In this talk, an overview will be given of some of the constraints and trade-offs that may be encountered when implementing and running HRI experiments, but also of the opportunities that arise, and effects that can be taken advantage of. Examples from Child-Robot Interaction studies will serve to highlight these, including robots to help children learn, and running experiments in schools and hospitals.
Some of these issues may already be familiar or be intuitive, and will certainly be non-exhaustive, but the intention is to outline the basis of a toolkit of experimental HRI considerations that can be thrown at any attempts to release experiments into 'the wild'.

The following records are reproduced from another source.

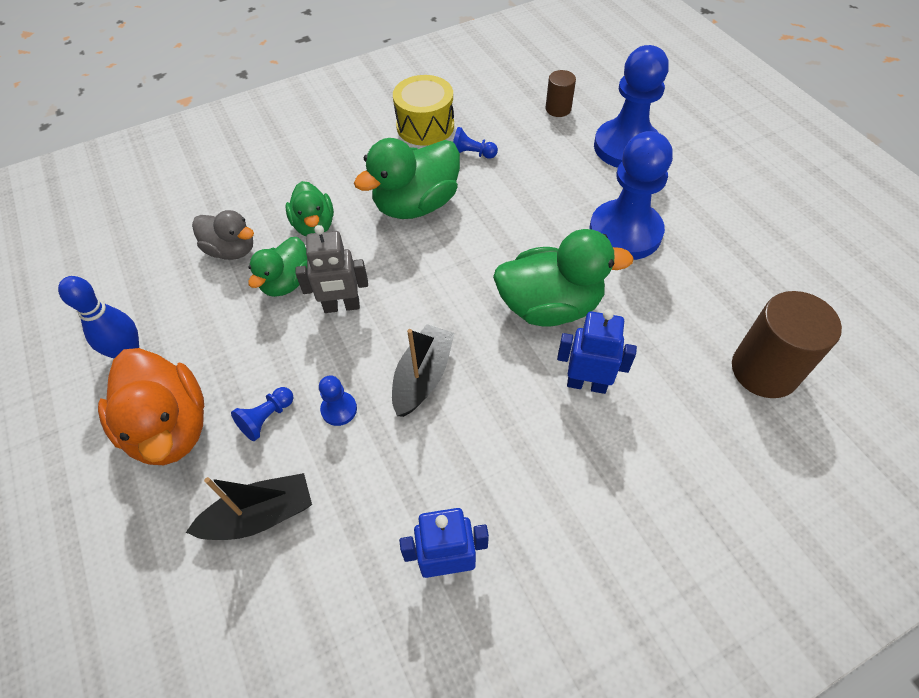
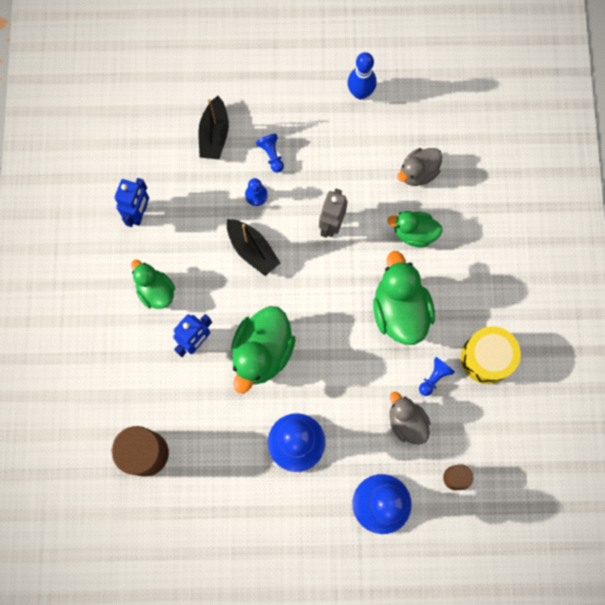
camera: 115 degrees right, 20 degrees up
orange duck [98,348,204,465] -> none
green duck [248,237,307,297] -> green duck moved to [131,260,175,309]
none -> grey duck [390,392,431,445]

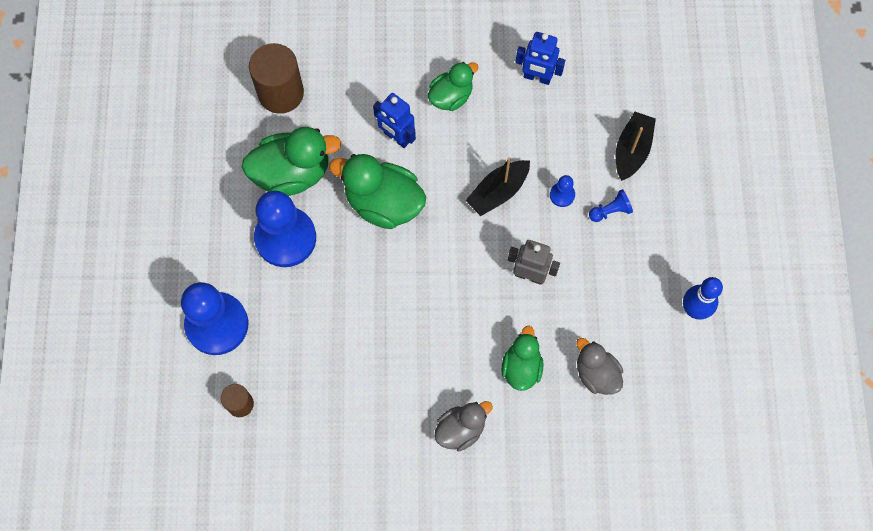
camera: 90 degrees right, 5 degrees down
black boat [198,96,229,159] -> black boat turned 105 degrees clockwise [616,112,656,181]
green duck [373,251,435,345] -> green duck moved to [242,127,341,196]
grey duck [390,392,431,445] -> grey duck moved to [434,401,493,451]
blue pawn [419,357,455,396] -> none
yellow drum [461,326,521,384] -> none

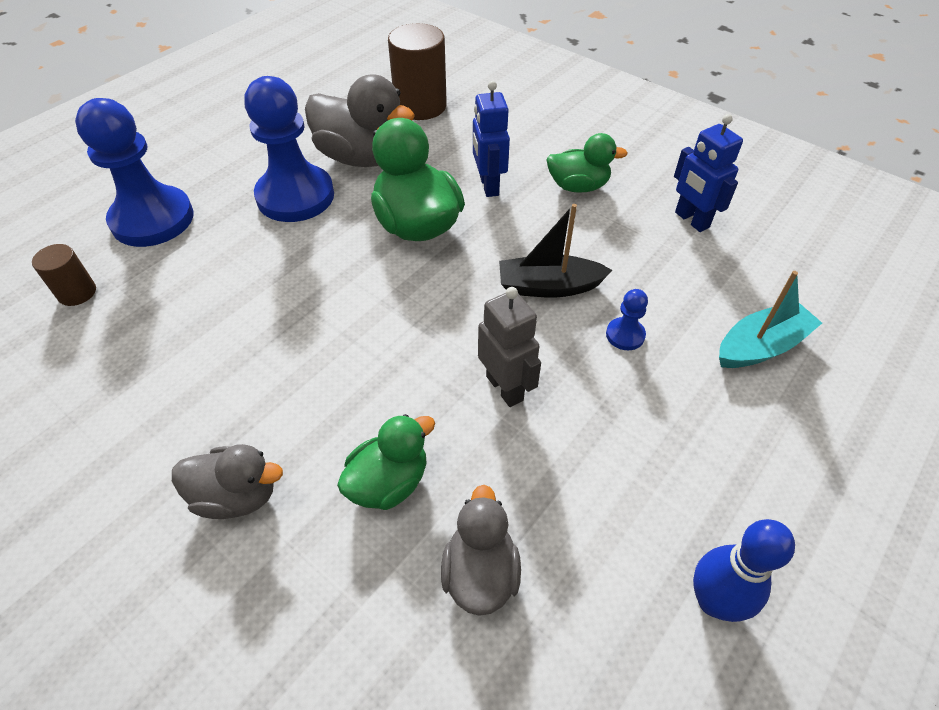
camera: 40 degrees right, 20 degrees down
green duck [242,127,341,196] -> grey duck [305,74,415,167]
blue pawn [589,189,633,222] -> none
black boat [616,112,656,181] -> turquoise boat [719,271,822,368]

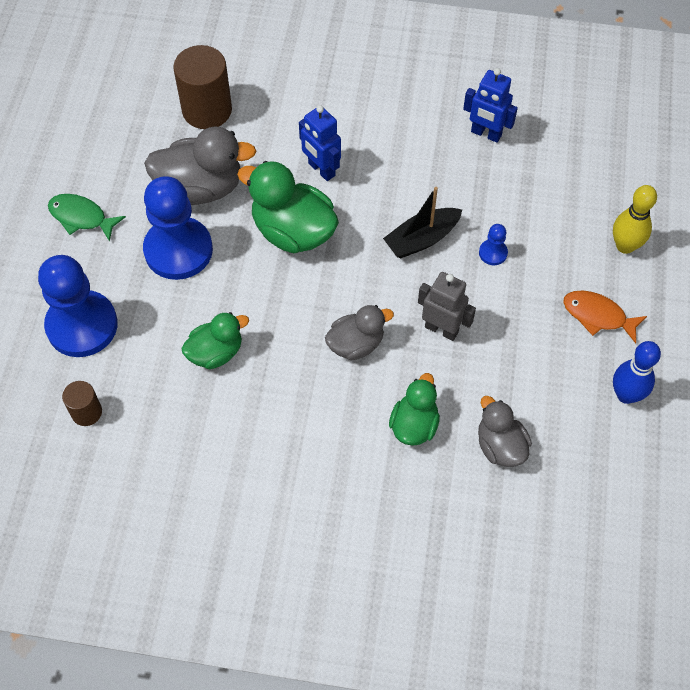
camera: 30 degrees left, 10 degrees up
grey duck [172,444,283,519] -> grey duck moved to [325,305,394,360]
green duck [547,133,628,193] -> green duck moved to [181,312,249,369]
turquoise boat [719,271,822,368] -> none
none -> green fish [48,194,126,242]
none -> orange fish [563,291,647,344]
none -> yellow bowling pin [613,185,657,254]

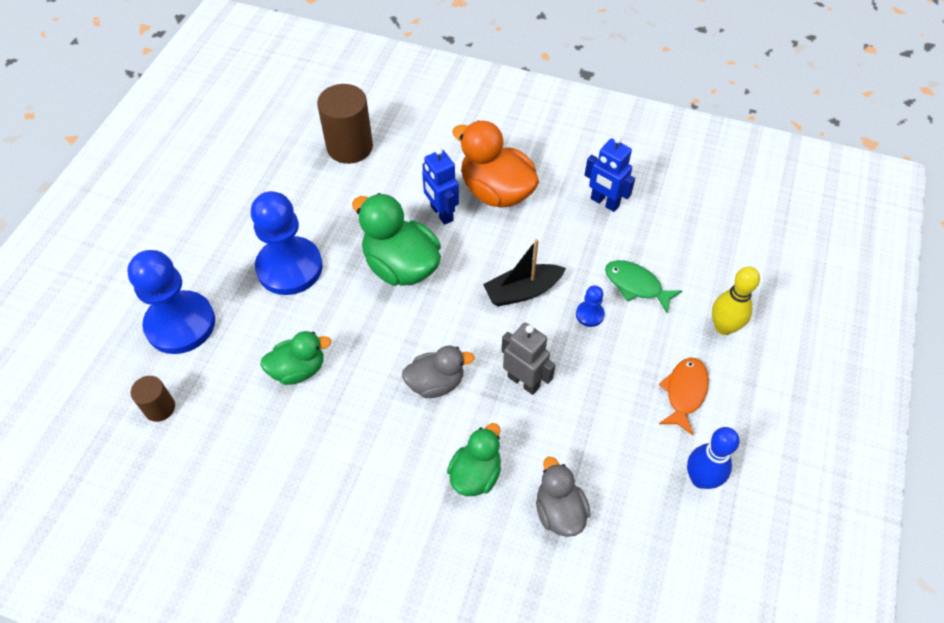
camera: 10 degrees right, 5 degrees down
green fish [48,194,126,242] -> green fish moved to [605,260,682,313]
grey duck [144,126,256,205] -> none
orange fish [563,291,647,344] -> orange fish turned 75 degrees clockwise [659,358,709,435]
none -> orange duck [452,120,539,208]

Tuesday, September 23, 2014

DREAM

At the beginning of this month, I formally started work on the EU FP7 DREAM project (although the project itself started in April this year). Given that ALIZ-E finished at the end of August, this fit very well for me personally, as it means that I am able to stay in Plymouth. It is coordinated by the University of Skovde (Sweden), with Plymouth (PI Tony Belpaeme) as one of seven partners who between us cover a wide range of expertise. There are two standard robot platforms that will be used as part of the project: the Aldebaran Nao (with which I have plenty of experience in ALIZ-E), and Probo (a green soft-bodied and trunked robot developed by VUB), although the Nao will be the primary focus of development.


(From the nice new flashy project website) The DREAM project...
...will deliver the next generation robot-enhanced therapy (RET). It develops clinically relevant interactive capacities for social robots that can operate autonomously for limited periods under the supervision of a psychotherapist. DREAM will also provide policy guidelines to govern ethically compliant deployment of supervised autonomy RET. The core of the DREAM RET robot is its cognitive model which interprets sensory data (body movement and emotion appearance cues), uses these perceptions to assess the child’s behaviour by learning to map them to therapist-specific behavioural classes, and then learns to map these child behaviours to appropriate robot actions as specified by the therapists.
My work on this will be on the (robot) cognitive and behavioural aspects of this goal. While this is a slight departure from my memory-centred work in ALIZ-E, it remains in the context of child-robot interaction, retains a focus on application-focused development (though for autistic children rather than diabetic children), and maintains an emphasis on achieving autonomous operation (although in the context of supervised interactions). There is an exciting programme of aims and goals in place, and a very good group of partner institutions, so I'm looking forward to it!